Along with the pursuit of uncorrelated returns and the refusal to use excessive leverage, Dalio credits his firm's success and longevity to his set of excellence and management principles.

 

In a document authored by Dalio titled “Principles,” he stated that because the world “changes so quickly and in ways that can’t possibly be anticipated far in advance,” the key to long term success and competitiveness is “great people with a great culture.”

 

Great People

 

Dalio sees people in terms of values (what they deeply believe in), abilities (how they think and behave), and skills (what they have learned).

 

He believes the most important trait for employees is the belief in the “intense pursuit of truth and excellence” and the “rapid improvement of themselves and Bridgewater.”

 

Indeed, Dalio said that the “overriding objective at Bridgewater is excellence, or more precisely, constant improvement.”

 

Great Culture

 

While his belief for personnel is not too out of the ordinary, his belief for culture is rather extreme.

 

Dalio believes that grasping the reality is essential to achieving excellence. Therefore, he advocates the controversial practice of radical truth and radical openness, which involves directly criticizing people and pointing out their weakness.

 

The draw back, said Dalio, is hurt egos. “Most people like compliments and agreement, and they dislike criticisms and conflict,” he admitted.

 

However, he believes the benefits of radical truth allows Bridgewater and its employees to “evolve....at a much faster pace than they would otherwise.”

 

He believes the practice of inviting criticisms and challenges to both individuals and processes, and then debating them openly and logically, facilitates evolution and drives Bridgewater towards excellence.

 

In addition, he claims that radical truth eliminates office politics, hidden agendas, and petty gossiping.
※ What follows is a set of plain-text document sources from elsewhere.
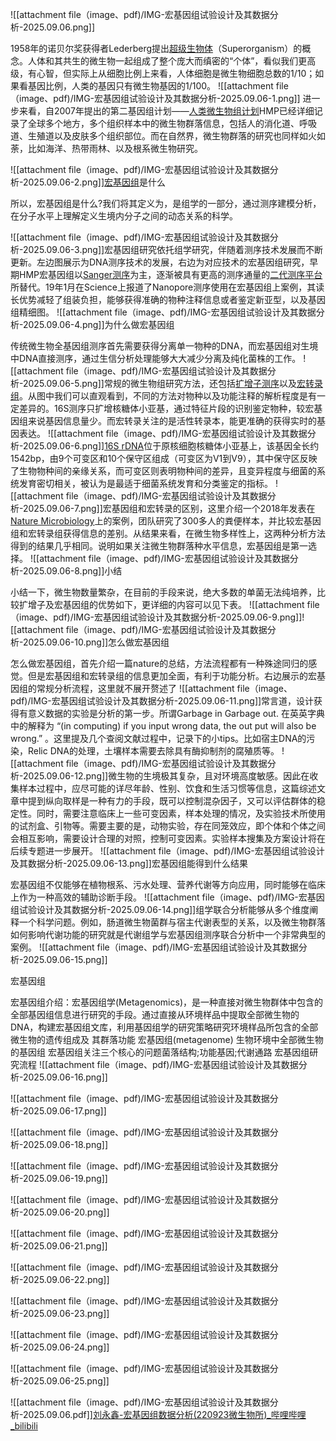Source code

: 

![[attachment file（image、pdf)/IMG-宏基因组试验设计及其数据分析-2025.09.06.png]]

1958年的诺贝尔奖获得者Lederberg提出[超级生物体](https://zhida.zhihu.com/search?content_id=182140214&content_type=Article&match_order=1&q=%E8%B6%85%E7%BA%A7%E7%94%9F%E7%89%A9%E4%BD%93&zhida_source=entity)（Superorganism）的概念。人体和其共生的微生物一起组成了整个庞大而缜密的“个体”，看似我们更高级，有心智，但实际上从细胞比例上来看，人体细胞是微生物细胞总数的1/10；如果看基因比例，人类的基因只有微生物基因的1/100。
![[attachment file（image、pdf)/IMG-宏基因组试验设计及其数据分析-2025.09.06-1.png]]
进一步来看，自2007年提出的第二基因组计划——[人类微生物组计划](https://zhida.zhihu.com/search?content_id=182140214&content_type=Article&match_order=1&q=%E4%BA%BA%E7%B1%BB%E5%BE%AE%E7%94%9F%E7%89%A9%E7%BB%84%E8%AE%A1%E5%88%92&zhida_source=entity)HMP已经详细记录了全球多个地方，多个组织样本中的微生物群落信息，包括人的消化道、呼吸道、生殖道以及皮肤多个组织部位。而在自然界，微生物群落的研究也同样如火如荼，比如海洋、热带雨林、以及根系微生物研究。

![[attachment file（image、pdf)/IMG-宏基因组试验设计及其数据分析-2025.09.06-2.png]][宏基因组](https://zhida.zhihu.com/search?content_id=182140214&content_type=Article&match_order=1&q=%E5%AE%8F%E5%9F%BA%E5%9B%A0%E7%BB%84&zhida_source=entity)是什么

所以，宏基因组是什么?我们将其定义为，是组学的一部分，通过测序建模分析，在分子水平上理解定义生境内分子之间的动态关系的科学。

![[attachment file（image、pdf)/IMG-宏基因组试验设计及其数据分析-2025.09.06-3.png]]宏基因组研究依托组学研究，伴随着测序技术发展而不断更新。左边图展示为DNA测序技术的发展，右边为对应技术的宏基因组研究，早期HMP宏基因组以[Sanger测序](https://zhida.zhihu.com/search?content_id=182140214&content_type=Article&match_order=1&q=Sanger%E6%B5%8B%E5%BA%8F&zhida_source=entity)为主，逐渐被具有更高的测序通量的[二代测序平台](https://zhida.zhihu.com/search?content_id=182140214&content_type=Article&match_order=1&q=%E4%BA%8C%E4%BB%A3%E6%B5%8B%E5%BA%8F%E5%B9%B3%E5%8F%B0&zhida_source=entity)所替代。19年1月在Science上报道了Nanopore测序使用在宏基因组上案例，其读长优势减轻了组装负担，能够获得准确的物种注释信息或者鉴定新亚型，以及基因组精细图。
![[attachment file（image、pdf)/IMG-宏基因组试验设计及其数据分析-2025.09.06-4.png]]为什么做宏基因组

传统微生物全基因组测序首先需要获得分离单一物种的DNA，而宏基因组对生境中DNA直接测序，通过生信分析处理能够大大减少分离及纯化菌株的工作。
![[attachment file（image、pdf)/IMG-宏基因组试验设计及其数据分析-2025.09.06-5.png]]常规的微生物组研究方法，还包括[扩增子测序](https://zhida.zhihu.com/search?content_id=182140214&content_type=Article&match_order=1&q=%E6%89%A9%E5%A2%9E%E5%AD%90%E6%B5%8B%E5%BA%8F&zhida_source=entity)以及[宏转录组](https://zhida.zhihu.com/search?content_id=182140214&content_type=Article&match_order=1&q=%E5%AE%8F%E8%BD%AC%E5%BD%95%E7%BB%84&zhida_source=entity)。从图中我们可以直观看到，不同的方法对物种以及功能注释的解析程度是有一定差异的。16S测序只扩增核糖体小亚基，通过特征片段的识别鉴定物种，较宏基因组来说基因信息量少。而宏转录关注的是活性转录本，能更准确的获得实时的基因表达。
![[attachment file（image、pdf)/IMG-宏基因组试验设计及其数据分析-2025.09.06-6.png]][16S rDNA](https://zhida.zhihu.com/search?content_id=182140214&content_type=Article&match_order=1&q=16S+rDNA&zhida_source=entity)位于原核细胞核糖体小亚基上，该基因全长约1542bp，由9个可变区和10个保守区组成（可变区为V1到V9），其中保守区反映了生物物种间的亲缘关系，而可变区则表明物种间的差异，且变异程度与细菌的系统发育密切相关，被认为是最适于细菌系统发育和分类鉴定的指标。
![[attachment file（image、pdf)/IMG-宏基因组试验设计及其数据分析-2025.09.06-7.png]]宏基因组和宏转录的区别，这里介绍一个2018年发表在[Nature Microbiology](https://zhida.zhihu.com/search?content_id=182140214&content_type=Article&match_order=1&q=Nature+Microbiology&zhida_source=entity)上的案例，团队研究了300多人的粪便样本，并比较宏基因组和宏转录组获得信息的差别。从结果来看，在微生物多样性上，这两种分析方法得到的结果几乎相同。说明如果关注微生物群落种水平信息，宏基因组是第一选择。
![[attachment file（image、pdf)/IMG-宏基因组试验设计及其数据分析-2025.09.06-8.png]]小结

小结一下，微生物数量繁杂，在目前的手段来说，绝大多数的单菌无法纯培养，比较扩增子及宏基因组的优势如下，更详细的内容可以见下表。
![[attachment file（image、pdf)/IMG-宏基因组试验设计及其数据分析-2025.09.06-9.png]]![[attachment file（image、pdf)/IMG-宏基因组试验设计及其数据分析-2025.09.06-10.png]]怎么做宏基因组

怎么做宏基因组，首先介绍一篇nature的总结，方法流程都有一种殊途同归的感觉。但是宏基因组和宏转录组的信息更加全面，有利于功能分析。右边展示的宏基因组的常规分析流程，这里就不展开赘述了
![[attachment file（image、pdf)/IMG-宏基因组试验设计及其数据分析-2025.09.06-11.png]]常言道，设计获得有意义数据的实验是分析的第一步。所谓Garbage in Garbage out. 在英英字典中的解释为 “(in computing) if you input wrong data, the out put will also be wrong.” 。这里提及几个查阅文献过程中，记录下的小tips。比如宿主DNA的污染，Relic DNA的处理，土壤样本需要去除具有酶抑制剂的腐殖质等。
![[attachment file（image、pdf)/IMG-宏基因组试验设计及其数据分析-2025.09.06-12.png]]微生物的生境极其复杂，且对环境高度敏感。因此在收集样本过程中，应尽可能的详尽年龄、性别、饮食和生活习惯等信息，这篇综述文章中提到纵向取样是一种有力的手段，既可以控制混杂因子，又可以评估群体的稳定性。同时，需要注意临床上一些可变因素，样本处理的情况，及实验技术所使用的试剂盒、引物等。需要主要的是，动物实验，存在同笼效应，即个体和个体之间会相互影响，需要设计合理的对照，控制可变因素。实验样本搜集及方案设计将在后续专题进一步展开。
![[attachment file（image、pdf)/IMG-宏基因组试验设计及其数据分析-2025.09.06-13.png]]宏基因组能得到什么结果

宏基因组不仅能够在植物根系、污水处理、营养代谢等方向应用，同时能够在临床上作为一种高效的辅助诊断手段。
![[attachment file（image、pdf)/IMG-宏基因组试验设计及其数据分析-2025.09.06-14.png]]组学联合分析能够从多个维度阐释一个科学问题。例如，肠道微生物菌群与宿主代谢表型的关系，以及微生物群落如何影响代谢功能的研究就是代谢组学与宏基因组测序联合分析中一个非常典型的案例。
![[attachment file（image、pdf)/IMG-宏基因组试验设计及其数据分析-2025.09.06-15.png]]



宏基因组

宏基因组介绍：宏基因组学(Metagenomics)，是一种直接对微生物群体中包含的全部基因组信息进行研究的手段。通过直接从环境样品中提取全部微生物的DNA，构建宏基因组文库，利用基因组学的研究策略研究环境样品所包含的全部微生物的遗传组成及
其群落功能
宏基因组(metagenome)
生物环境中全部微生物的基因组
宏基因组关注三个核心的问题菌落结构;功能基因;代谢通路
宏基因组研究流程
![[attachment file（image、pdf)/IMG-宏基因组试验设计及其数据分析-2025.09.06-16.png]]

![[attachment file（image、pdf)/IMG-宏基因组试验设计及其数据分析-2025.09.06-17.png]]

![[attachment file（image、pdf)/IMG-宏基因组试验设计及其数据分析-2025.09.06-18.png]]

![[attachment file（image、pdf)/IMG-宏基因组试验设计及其数据分析-2025.09.06-19.png]]

![[attachment file（image、pdf)/IMG-宏基因组试验设计及其数据分析-2025.09.06-20.png]]

![[attachment file（image、pdf)/IMG-宏基因组试验设计及其数据分析-2025.09.06-21.png]]

![[attachment file（image、pdf)/IMG-宏基因组试验设计及其数据分析-2025.09.06-22.png]]

![[attachment file（image、pdf)/IMG-宏基因组试验设计及其数据分析-2025.09.06-23.png]]

![[attachment file（image、pdf)/IMG-宏基因组试验设计及其数据分析-2025.09.06-24.png]]

![[attachment file（image、pdf)/IMG-宏基因组试验设计及其数据分析-2025.09.06-25.png]]

![[attachment file（image、pdf)/IMG-宏基因组试验设计及其数据分析-2025.09.06.pdf]][刘永鑫-宏基因组数据分析(220923微生物所)_哔哩哔哩_bilibili](https://www.bilibili.com/video/BV1aV4y1N7dC/?spm_id_from=333.337.search-card.all.click&vd_source=215d8d44b3080e64488f98e9517d3ae6)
People will also know that no matter what their position, their ideas will be fairly assessed.

 

“These principles...have produced radical success and satisfying, long-term relationships at Bridgewater for 35 years,” said Dalio.

 

He believes that “having a more conventional culture...would produce more conventional results and impede our mission to get at truth and excellence.”

 

Dalio added that “there has been virtually no disagreement on the validity of these principles by people who have probed them.”

 

However, online publication Dealbreaker quoted an ex-employee of Bridgewater who called the principles “pretty cult-ish, as is the culture of the whole company.”

 

This person also described Bridgewater's meetings, often recorded and then distributed company-wide, as the “public shaming and the demolition of people.”

 

At one meeting in particular, COO Hope Woodhouse was “shredded in front of the management committee” and “brought to the point of crying.” The recording was then sent out to the whole company.

 

This individual also said that 360-degree feedback meetings have become “everyone’s chance to totally dig on and destroy other individuals and say whatever things all year you’ve hated about people.”